Ilha Solteiro, SP, 15 (AE) - A Câmara de Ilha Solteira, a 670 quilômetros de São Paulo, no Noroeste do Estado, afastou na noite de ontem (14) o presidente da Casa, Severo de Souza Filho (PPB), por improbidade administrativa, além de instalar contra ele uma comissão processante (CP), que é o primeiro passo para a cassação do mandato.
Um dos motivos é ele ter contratado para serviços de seguro pessoal de vereadores e funcionários da Câmara uma empresa que, além de cobrar valores seis vezes acima dos preços de mercado, tinha na constituição o mesmo sócio das demais corretoras participantes da licitação. Outra constatação de irregularidade é a ausência de lei específica que autorizasse o poder público a pagar aquele tipo de despesa.
A formulação da denúncia com pedido de instalação de uma CP foi feita pelos presidente de diretórios municipais do PT, PSDB e PMDB, partidos que tem representação no legislativo local.
Mas a validade da sessão que tomou essa decisão deve ficar para a Justiça decidir.
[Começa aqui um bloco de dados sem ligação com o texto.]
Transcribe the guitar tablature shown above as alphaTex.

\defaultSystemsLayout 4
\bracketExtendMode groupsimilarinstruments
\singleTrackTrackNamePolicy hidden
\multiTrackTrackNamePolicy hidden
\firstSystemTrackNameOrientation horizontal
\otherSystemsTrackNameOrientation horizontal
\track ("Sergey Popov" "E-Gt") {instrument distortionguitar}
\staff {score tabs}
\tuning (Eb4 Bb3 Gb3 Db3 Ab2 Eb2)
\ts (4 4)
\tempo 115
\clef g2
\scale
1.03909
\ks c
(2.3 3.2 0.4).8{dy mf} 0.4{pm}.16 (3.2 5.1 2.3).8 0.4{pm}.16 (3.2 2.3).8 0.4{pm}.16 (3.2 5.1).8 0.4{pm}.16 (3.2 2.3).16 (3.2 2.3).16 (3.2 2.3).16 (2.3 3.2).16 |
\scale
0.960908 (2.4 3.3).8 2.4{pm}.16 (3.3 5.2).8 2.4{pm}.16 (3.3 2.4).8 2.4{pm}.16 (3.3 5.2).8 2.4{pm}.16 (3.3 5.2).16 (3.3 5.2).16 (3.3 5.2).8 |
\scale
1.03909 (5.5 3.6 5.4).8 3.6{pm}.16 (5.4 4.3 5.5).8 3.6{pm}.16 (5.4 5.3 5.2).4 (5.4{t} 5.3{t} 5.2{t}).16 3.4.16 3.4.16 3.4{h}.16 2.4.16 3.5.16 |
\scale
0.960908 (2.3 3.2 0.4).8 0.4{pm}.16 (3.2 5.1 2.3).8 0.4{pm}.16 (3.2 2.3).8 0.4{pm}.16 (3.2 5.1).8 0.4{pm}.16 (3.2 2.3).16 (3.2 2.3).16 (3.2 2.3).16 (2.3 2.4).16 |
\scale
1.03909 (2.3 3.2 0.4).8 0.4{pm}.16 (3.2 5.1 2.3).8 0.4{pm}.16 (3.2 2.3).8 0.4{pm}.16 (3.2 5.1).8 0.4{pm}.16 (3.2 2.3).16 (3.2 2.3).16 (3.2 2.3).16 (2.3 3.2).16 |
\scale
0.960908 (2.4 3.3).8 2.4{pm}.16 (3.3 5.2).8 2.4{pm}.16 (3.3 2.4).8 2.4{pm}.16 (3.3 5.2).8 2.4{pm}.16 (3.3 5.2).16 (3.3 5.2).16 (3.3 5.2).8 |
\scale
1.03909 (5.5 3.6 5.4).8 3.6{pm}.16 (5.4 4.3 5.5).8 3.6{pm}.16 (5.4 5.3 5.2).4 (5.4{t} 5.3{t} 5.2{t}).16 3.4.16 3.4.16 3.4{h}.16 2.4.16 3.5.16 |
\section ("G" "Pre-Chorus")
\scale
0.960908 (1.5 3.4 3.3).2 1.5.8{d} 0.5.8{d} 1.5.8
Na noite de ontem, foram realizadas duas sessões legislativas. A primeira, sob presidência de Souza, demorou menos de 15 minutos e terminou em tumulto. Uma das razões foi a revolta do público, formado por 200 moradores, que lotou o plenário. Elas queriam ver aprovado pedido de instalação de CP, enquanto o presidente, principal acusado, insistia em encaminhar o documento para apreciação do departamento jurídico. Diante da intensa manifestação do público
Souza encerrou a sessão com ajuda da polícia. Minutos depois, seis dos 11 vereadores reabriram a sessão, sob a presidência do vice-presidente Vinícios Martins Nascimento (sem partido) e tomaram todas as decisões.
Hoje, o contador da Câmara, Antônio Paulino, e o assessor de Imprensa, Reynaldo Caravante, diziam que o presidente da Casa ainda era Souza Filho, que até mesmo deu expediente pela manhã e depois viajou para São José do Rio Preto
"em busca de assessoria jurídica que o garanta no cargo". Segundo Caravante, Souza deverá alegar em ação judicial abuso de autoridade dos seus colegas que promoveram uma sessão "à revelia".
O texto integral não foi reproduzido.